------ Exercise data
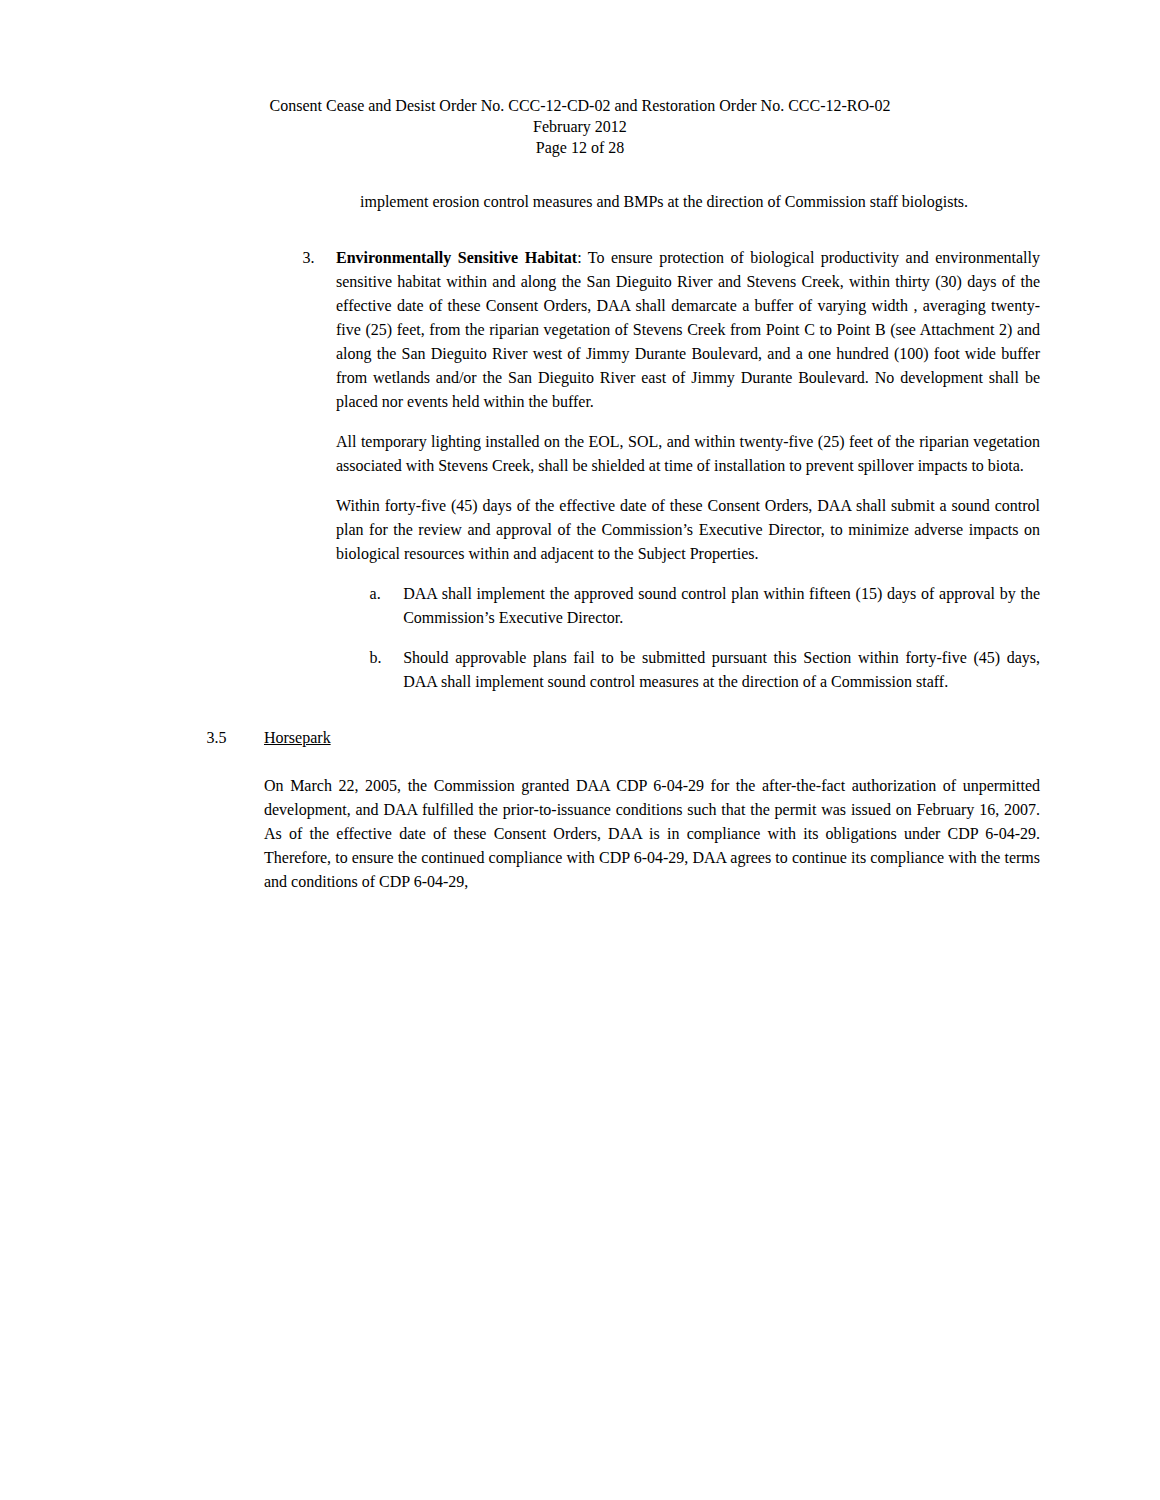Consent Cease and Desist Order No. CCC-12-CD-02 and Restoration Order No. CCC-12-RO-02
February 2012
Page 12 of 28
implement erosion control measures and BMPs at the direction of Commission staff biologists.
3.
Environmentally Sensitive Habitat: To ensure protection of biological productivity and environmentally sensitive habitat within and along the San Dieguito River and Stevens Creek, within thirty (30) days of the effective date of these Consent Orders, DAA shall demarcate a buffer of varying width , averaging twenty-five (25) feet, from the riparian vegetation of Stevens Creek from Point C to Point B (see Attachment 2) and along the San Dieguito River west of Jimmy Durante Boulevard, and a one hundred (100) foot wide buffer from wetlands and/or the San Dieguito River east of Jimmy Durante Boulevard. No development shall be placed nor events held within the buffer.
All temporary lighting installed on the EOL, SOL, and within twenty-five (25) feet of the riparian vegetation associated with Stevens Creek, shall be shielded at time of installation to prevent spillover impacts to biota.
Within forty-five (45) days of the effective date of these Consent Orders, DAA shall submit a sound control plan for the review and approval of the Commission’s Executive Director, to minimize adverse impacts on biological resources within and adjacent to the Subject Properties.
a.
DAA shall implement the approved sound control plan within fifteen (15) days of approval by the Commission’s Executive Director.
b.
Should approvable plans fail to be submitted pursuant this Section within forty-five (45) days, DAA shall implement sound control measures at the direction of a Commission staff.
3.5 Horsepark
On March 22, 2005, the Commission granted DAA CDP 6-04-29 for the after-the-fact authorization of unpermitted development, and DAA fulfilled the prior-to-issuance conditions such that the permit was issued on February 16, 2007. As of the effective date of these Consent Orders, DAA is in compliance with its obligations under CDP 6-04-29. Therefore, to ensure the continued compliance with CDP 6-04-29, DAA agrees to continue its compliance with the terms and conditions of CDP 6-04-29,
------------
**Task**
Scan the lines above for "staff" and state how many match, nothing more.

**Solution to this problem**
2